Bintang Islam, 1926, Tahun IV No.20, hal 324
menyebut Nahdlatul Ulama dengan nama Syarikat Biru, suatu penamaan yang
mengingatkan seseorang pada sarikat Hedjo, suatu organisasi gelap yang mendapat
sokongan PEB (Politiek Economische Bond –partai yang dibentuk orang-orang
Belanda Januari 1919 yang mempunyai pendirian bahwa Politik Etis “terlalu maju”
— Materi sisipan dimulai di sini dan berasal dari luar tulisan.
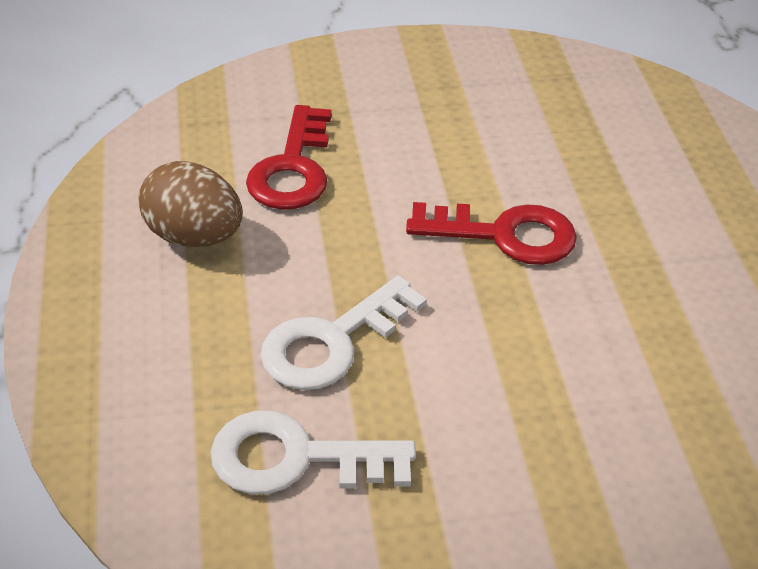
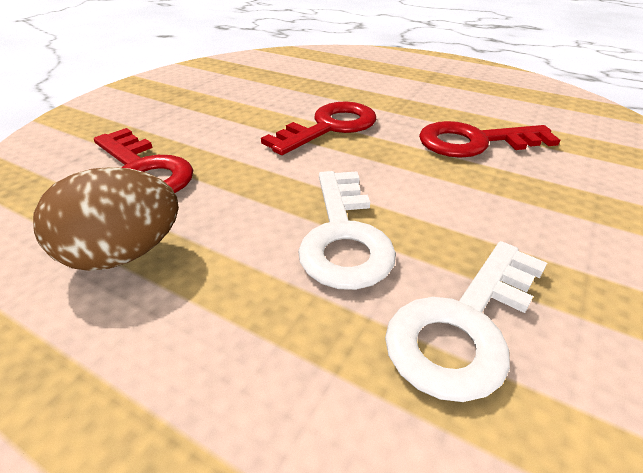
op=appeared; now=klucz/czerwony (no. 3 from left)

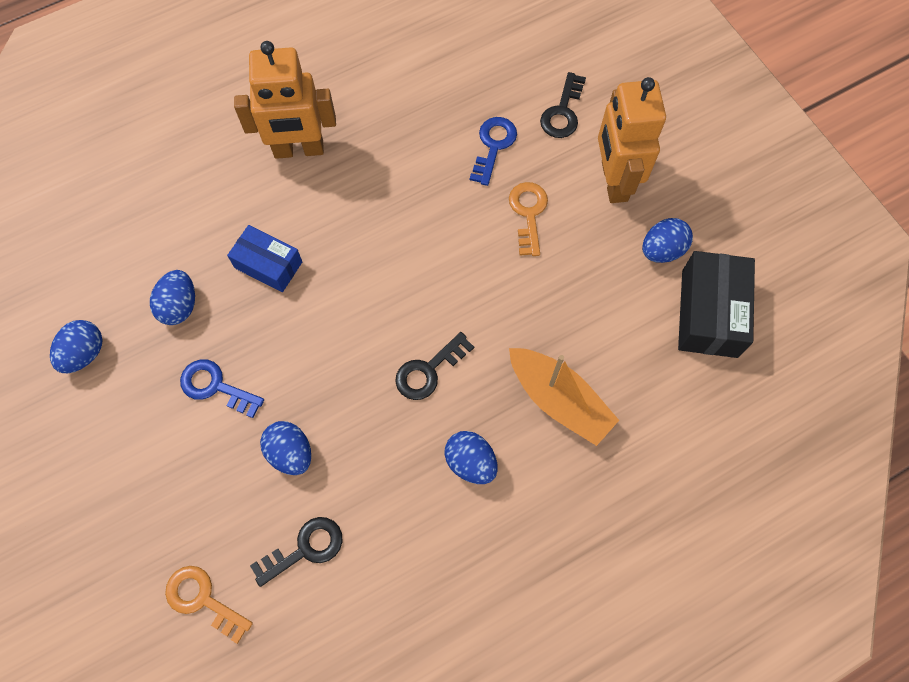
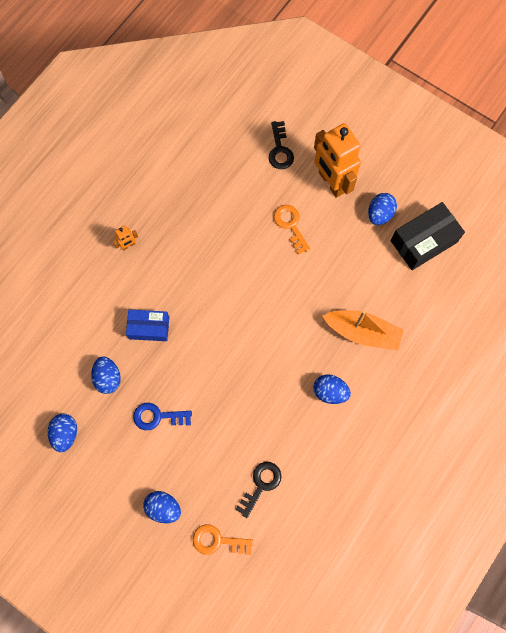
op=size; was=robot/pomarańczowy (no. 1 from left); ratio=0.41
op=relocated; was=jajko/niebieski (no. 3 from left)
op=missing; was=klucz/czarny (no. 2 from left)
op=missing; was=klucz/niebieski (no. 2 from left)
op=spun; was=pudełko/czarny; clockwise=75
buat Indonesia. PEB ini kerjasama dengan Sindikat Gula --Suiker Syndicaat
yang mengawasi produksi dan ekspor gula di Indonesia, dalam memusuhi Sarekat
Islam) untuk mengacaukan kalangan pembaharu dan nasionalis lain. Akan sangat
penting untuk mencatat di sini bahwa NU tidak pernah mengalami kesukaran
sehubungan dengan kegiatan organisasi seperti Sarikat Hedjo. Memang golongan
tradisi lebih dapat ditolerir oleh kepala-kepala anak negeri (di Jawa) yang
memang disokong oleh kalangan penghulu.
Meskipun demikian, gejala kini ada pula
hal-hal yang tidak disukai oleh sebagian warga NU yang “nyempal” dari polah
tingkah orang NU. Hanya saja suara penyempal itu sering kalah, karena kalah
dalam hal braok dan bedigasannya (lantangnya bersuara dan polah
tingkahnya). Di sini tidak dilihat benar atau salahnya menurut Al-Qur’an dan
As-Sunnah oleh kebanyakan warga NU bahkan para kiyainya atau ulamanya, tetapi
hanya dilihat dari banyak tidaknya pendukung atau kuat tidaknya pengaruh
pelaku.
Contoh paling nyata adalah kasus pengadaan do’a
bersama antar berbagai agama yang ditokohi oleh ketua umum PBNU (Pengurus Besar
Nahdlatul Ulama) Hasyim Muzadi pengganti Gus Dur. Tokoh lain yang menggalakkan
adanya do’a bersama antar agama dan bahkan benar-benar melaksanakannya lebih
dulu, di antaranya adalah Dr Said Agil Siradj tokoh NU yang konon suka
blusak-blusuk (keluar masuk) ke gereja, dan isteri Gus Dur, Ny Sinta
Nuriyah. Sampai-sampai perempuan setengah umur yang sudah tidak bisa berjalan
itu pun, dengan digledek pakai kursi roda, Ny Sinta Nuriyah mengadakan atau
hadir dalam acara do’a bersama antar agama di kuburan Pondok Rangon Jakarta
Timur, 1996, bersama orang-orang aneka macam agama yang kebanyakan dari golongan
kekiri-kirian. Itu berarti telah lebih dulu ketimbang Hasyim Muzadi yang
menyelenggarakan acara do’a bersama antar agama secara besar-besaran dengan nama
Indonesia Berdo’a, di Senayan Jakarta, Agustus 2000, setelah Gus Dur jadi
Presiden dan masyarakat (mayoritas non NU dan non Palangis) tampaknya tidak puas
dengan kepemimpinan Gus Dur yang kurang bermanfaat atau malah banyak
mudharatnya.
Dalam arus kuat di kalangan NU yang hingar bingar
dengan menggalakkan upacara do’a bersama antar agama itu ada juga kiyai-kiyai NU
yang anti. Mereka ini suka menyebut diri sebagai NU yang tidak pro (alias anti)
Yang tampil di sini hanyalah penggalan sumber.